**SOURCE DOCUMENT**
"Yet a time is coming
and has now come when the true worshipers will worship
the Father in spirit and truth, for they are the
kind of worshipers the Father seeks." - John 4:23

My Heavenly Daddy is healing
me from the inside out.

Transparency is Real.
Many times painful.

Daddy let me be secure in You only!

Saturday, June 26, 2010

MINIMIZING


Until I became honest with myself that I had some serious issues going on, I minimized a whole lot in my life. Including my emotions.

The fact that I even knew I was sexually abused by my brother on a number of occasions, did not bother me. Call it what it is JBR, "incest." Although I thought. Always having an excuse that what he did to me was not really that bad at all. Never putting two and two together as to why I could not carry on any type of intimate relationship later on in life with the opposite sex without severely panicking.

Before becoming a Christian, I recall on some dates how I felt the blood just drain from my body and I would break out in a cold sweat from sheer fear when things were hot and heavy.

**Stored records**

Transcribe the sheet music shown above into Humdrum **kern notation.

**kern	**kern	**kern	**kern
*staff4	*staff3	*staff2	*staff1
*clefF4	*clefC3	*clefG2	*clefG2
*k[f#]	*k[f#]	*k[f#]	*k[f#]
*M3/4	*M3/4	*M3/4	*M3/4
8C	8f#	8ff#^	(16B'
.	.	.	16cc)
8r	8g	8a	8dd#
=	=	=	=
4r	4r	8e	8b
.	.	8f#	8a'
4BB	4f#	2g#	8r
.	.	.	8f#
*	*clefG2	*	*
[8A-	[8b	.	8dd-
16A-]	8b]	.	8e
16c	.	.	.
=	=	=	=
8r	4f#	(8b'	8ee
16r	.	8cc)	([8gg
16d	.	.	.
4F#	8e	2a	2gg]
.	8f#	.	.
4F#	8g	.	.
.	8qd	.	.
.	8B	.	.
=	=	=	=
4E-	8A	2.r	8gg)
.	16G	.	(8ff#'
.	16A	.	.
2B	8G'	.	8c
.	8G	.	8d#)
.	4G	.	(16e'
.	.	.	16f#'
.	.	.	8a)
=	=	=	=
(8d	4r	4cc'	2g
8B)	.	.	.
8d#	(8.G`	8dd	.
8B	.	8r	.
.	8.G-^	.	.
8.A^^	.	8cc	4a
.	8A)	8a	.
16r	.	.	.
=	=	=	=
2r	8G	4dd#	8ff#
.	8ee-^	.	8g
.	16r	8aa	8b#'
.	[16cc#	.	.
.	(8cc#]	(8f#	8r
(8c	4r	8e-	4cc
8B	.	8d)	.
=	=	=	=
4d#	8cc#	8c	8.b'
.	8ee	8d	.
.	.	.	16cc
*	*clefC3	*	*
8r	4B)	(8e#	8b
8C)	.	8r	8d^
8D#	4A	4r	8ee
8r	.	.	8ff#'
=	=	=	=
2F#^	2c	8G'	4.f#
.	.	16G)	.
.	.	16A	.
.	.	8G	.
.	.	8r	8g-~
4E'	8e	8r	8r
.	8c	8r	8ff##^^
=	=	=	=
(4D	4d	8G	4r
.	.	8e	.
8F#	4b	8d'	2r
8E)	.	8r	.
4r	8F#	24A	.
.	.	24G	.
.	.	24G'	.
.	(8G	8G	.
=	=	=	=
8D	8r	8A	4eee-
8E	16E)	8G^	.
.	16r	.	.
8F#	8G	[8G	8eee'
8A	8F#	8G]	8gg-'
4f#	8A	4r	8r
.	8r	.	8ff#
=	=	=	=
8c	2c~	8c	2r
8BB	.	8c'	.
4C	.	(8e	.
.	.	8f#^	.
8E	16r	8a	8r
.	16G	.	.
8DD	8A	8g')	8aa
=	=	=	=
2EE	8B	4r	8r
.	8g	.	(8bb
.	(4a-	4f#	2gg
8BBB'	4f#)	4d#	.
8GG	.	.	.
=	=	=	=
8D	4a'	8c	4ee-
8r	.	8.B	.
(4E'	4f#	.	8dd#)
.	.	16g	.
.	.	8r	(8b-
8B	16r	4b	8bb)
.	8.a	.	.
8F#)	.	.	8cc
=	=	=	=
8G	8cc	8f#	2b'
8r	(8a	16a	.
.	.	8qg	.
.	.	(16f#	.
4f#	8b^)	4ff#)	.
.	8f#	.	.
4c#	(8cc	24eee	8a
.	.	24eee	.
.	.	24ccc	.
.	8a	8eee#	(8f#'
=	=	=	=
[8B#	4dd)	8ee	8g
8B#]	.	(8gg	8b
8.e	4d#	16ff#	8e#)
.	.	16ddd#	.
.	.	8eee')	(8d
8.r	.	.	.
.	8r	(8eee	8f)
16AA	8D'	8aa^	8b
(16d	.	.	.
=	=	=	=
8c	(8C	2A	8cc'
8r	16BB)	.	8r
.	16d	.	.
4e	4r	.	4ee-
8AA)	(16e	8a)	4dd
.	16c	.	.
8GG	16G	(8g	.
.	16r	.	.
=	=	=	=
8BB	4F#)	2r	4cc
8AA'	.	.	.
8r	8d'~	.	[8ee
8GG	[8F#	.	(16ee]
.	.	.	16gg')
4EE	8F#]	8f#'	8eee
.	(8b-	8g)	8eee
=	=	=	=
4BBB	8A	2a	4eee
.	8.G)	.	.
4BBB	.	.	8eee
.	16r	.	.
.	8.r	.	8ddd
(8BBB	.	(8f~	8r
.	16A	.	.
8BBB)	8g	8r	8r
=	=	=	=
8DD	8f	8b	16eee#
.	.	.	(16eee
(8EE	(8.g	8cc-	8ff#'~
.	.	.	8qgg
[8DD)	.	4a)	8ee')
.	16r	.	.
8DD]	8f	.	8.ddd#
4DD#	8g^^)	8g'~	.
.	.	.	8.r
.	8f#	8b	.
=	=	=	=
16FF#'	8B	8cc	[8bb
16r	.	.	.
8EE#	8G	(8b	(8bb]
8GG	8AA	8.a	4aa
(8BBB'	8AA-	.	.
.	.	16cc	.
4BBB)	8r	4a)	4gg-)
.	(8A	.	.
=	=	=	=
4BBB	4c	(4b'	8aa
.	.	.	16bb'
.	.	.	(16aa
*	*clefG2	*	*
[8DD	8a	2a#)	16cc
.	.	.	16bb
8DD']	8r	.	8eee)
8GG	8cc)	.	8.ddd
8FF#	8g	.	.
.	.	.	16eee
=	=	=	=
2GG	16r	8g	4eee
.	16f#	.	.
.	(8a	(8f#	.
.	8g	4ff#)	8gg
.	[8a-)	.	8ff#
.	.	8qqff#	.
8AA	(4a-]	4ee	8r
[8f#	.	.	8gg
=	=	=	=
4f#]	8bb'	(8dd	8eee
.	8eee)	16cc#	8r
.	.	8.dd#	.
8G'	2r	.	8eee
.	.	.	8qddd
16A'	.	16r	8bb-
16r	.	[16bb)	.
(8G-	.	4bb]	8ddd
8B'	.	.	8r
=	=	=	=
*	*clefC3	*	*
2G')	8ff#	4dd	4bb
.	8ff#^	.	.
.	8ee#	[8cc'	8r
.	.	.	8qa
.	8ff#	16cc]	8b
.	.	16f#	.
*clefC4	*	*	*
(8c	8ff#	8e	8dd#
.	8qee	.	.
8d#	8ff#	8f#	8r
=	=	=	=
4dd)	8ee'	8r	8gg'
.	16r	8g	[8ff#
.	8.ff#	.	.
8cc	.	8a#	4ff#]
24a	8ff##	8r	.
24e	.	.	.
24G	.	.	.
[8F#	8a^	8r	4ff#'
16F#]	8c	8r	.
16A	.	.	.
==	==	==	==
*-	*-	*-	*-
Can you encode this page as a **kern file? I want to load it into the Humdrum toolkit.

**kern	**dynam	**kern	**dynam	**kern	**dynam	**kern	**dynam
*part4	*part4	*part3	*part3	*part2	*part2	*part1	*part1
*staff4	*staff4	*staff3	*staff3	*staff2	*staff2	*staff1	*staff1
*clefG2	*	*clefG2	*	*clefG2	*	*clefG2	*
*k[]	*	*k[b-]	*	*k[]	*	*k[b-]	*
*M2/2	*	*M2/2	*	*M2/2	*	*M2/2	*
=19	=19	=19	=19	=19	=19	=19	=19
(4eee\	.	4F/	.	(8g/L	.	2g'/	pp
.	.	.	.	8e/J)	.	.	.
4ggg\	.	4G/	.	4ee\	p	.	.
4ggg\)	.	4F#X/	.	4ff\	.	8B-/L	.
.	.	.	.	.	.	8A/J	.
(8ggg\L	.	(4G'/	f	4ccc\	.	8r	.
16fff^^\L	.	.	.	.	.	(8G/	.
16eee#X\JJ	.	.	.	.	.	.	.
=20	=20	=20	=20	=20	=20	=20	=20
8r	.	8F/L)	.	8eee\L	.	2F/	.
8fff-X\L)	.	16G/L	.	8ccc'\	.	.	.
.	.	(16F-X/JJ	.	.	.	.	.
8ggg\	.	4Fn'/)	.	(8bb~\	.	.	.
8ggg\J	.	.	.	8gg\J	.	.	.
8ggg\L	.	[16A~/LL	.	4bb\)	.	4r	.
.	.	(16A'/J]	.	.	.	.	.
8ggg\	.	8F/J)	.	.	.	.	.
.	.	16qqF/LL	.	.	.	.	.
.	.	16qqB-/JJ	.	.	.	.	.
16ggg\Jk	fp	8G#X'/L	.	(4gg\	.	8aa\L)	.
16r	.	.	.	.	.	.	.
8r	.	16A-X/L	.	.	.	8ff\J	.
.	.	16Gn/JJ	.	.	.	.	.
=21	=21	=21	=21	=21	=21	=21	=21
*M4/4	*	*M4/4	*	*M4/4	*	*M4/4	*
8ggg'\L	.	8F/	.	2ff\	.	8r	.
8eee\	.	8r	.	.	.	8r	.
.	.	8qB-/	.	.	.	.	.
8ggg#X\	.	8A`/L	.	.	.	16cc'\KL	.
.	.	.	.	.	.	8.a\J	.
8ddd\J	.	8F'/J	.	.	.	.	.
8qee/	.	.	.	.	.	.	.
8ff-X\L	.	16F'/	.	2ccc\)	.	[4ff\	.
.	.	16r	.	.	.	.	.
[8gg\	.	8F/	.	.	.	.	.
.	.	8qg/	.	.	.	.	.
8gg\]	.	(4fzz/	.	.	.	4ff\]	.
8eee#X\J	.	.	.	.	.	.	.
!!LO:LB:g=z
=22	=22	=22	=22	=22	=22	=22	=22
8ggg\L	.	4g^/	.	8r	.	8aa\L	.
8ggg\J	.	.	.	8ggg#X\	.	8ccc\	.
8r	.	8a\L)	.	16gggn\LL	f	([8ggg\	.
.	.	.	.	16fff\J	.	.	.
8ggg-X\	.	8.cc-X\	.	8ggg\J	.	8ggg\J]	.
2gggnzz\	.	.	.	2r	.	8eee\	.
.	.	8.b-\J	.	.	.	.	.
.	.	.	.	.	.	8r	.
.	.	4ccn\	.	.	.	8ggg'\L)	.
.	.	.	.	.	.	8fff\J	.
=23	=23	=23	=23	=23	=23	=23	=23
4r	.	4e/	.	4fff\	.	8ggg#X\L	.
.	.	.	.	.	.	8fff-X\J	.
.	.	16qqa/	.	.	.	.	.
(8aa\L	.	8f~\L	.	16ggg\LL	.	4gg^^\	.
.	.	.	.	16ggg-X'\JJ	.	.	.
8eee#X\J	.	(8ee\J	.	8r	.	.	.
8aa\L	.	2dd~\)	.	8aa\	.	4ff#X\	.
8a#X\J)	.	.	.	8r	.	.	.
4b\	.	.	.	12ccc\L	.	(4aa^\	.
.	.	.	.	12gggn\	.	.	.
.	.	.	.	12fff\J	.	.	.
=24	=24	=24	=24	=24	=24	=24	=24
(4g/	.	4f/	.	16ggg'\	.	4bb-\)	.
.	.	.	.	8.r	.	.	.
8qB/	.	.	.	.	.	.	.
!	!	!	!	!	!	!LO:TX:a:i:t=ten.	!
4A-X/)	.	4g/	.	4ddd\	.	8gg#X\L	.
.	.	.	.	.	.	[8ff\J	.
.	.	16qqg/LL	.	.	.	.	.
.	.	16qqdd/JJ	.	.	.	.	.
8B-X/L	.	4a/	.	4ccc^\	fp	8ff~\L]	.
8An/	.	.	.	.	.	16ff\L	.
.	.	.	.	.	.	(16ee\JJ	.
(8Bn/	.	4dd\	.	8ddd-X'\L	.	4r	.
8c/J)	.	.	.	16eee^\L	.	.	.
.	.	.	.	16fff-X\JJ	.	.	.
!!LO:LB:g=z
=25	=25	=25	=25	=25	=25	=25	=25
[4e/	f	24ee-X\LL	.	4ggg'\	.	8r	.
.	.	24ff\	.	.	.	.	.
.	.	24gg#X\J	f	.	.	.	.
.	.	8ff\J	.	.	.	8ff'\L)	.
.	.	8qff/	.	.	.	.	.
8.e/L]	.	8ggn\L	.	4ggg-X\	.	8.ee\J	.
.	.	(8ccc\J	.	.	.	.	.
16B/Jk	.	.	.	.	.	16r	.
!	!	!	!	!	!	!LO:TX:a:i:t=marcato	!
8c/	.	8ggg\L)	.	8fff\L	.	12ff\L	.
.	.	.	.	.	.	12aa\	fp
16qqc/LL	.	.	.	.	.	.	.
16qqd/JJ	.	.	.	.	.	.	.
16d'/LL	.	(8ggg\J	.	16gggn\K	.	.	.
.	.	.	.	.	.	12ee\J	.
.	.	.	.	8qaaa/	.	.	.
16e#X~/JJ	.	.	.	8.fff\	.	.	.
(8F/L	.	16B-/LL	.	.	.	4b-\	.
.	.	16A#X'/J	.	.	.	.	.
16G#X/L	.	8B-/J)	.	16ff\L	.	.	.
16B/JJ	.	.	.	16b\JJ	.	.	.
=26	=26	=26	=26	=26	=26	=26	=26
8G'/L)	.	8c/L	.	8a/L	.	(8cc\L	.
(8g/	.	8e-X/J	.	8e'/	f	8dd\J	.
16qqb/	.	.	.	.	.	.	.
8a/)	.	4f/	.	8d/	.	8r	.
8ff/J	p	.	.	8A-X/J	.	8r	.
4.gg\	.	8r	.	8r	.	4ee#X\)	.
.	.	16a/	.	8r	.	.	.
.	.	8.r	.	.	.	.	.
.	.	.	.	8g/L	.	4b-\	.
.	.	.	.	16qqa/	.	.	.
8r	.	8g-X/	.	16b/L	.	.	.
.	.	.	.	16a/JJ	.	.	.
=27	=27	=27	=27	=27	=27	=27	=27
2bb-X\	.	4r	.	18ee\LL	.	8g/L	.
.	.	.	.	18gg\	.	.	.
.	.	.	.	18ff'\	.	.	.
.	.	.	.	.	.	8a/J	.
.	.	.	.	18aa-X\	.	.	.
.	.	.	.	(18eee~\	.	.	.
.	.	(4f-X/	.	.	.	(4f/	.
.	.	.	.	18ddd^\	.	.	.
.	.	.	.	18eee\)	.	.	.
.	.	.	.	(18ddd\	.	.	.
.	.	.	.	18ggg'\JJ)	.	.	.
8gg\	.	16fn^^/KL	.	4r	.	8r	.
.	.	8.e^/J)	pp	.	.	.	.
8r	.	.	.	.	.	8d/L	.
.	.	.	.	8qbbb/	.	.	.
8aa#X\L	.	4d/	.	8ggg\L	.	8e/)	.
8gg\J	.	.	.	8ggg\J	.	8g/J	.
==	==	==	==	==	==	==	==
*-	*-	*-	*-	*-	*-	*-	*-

**YOUR TASKS**
[A] In the blog post about minimizing, which Bible verse is quoted at the top?
[B] Write the next part of the blog post about minimizing, starting right after its last sentence.

**THE RESPONSES**
[A] John 4:23

[B]
What I was experiencing at the time besides fear and panic, but had no words for was anxiety, shame and despair. My mind was so distorted. I believed I was not normal. Something mentally was wrong with me. What would my date think? I thought I was going to die. I felt I could not escape. I felt overpowered. I would become physically sick. Why could I not follow through? Duh.

My fears and self protection blocked what was truth. I so desired to be loved and have the ability to give it back. But could not because of what was done to me.

It irks me now when I hear or read about someone quoting, "yeah, but the abuse only happened one time to you." That is all it takes. Only one time. One time can equal a life time for many of us.

God's intention was for me to feel valued and to feel loved and be able to respond and give love in a healthy relationship.

As I continue through t. the fears that are brought out into the light that have distorted my thinking in not only intimate relationships but relationships in general have and continue to produce healing.

Right now it is easier for my mind to receive God's healing. Then one day in my heart. Same with God's love. Right now it easier to penetrate my mind. Slowly though, His love is making its way down to my heart.

I am believing that once His love finds my heart when I am open to receiving, I will be able to see myself in a new light. Compassion in its fullness will move in. Understanding myself as well as others will become clearer. And joy will settle snuggly within me. All in the realm of His love.

.................................................................................................................................................... I Got The Joy!




12 comments:

  1. It's so hard to change, to face your fears, to work through them, to see yourself changing...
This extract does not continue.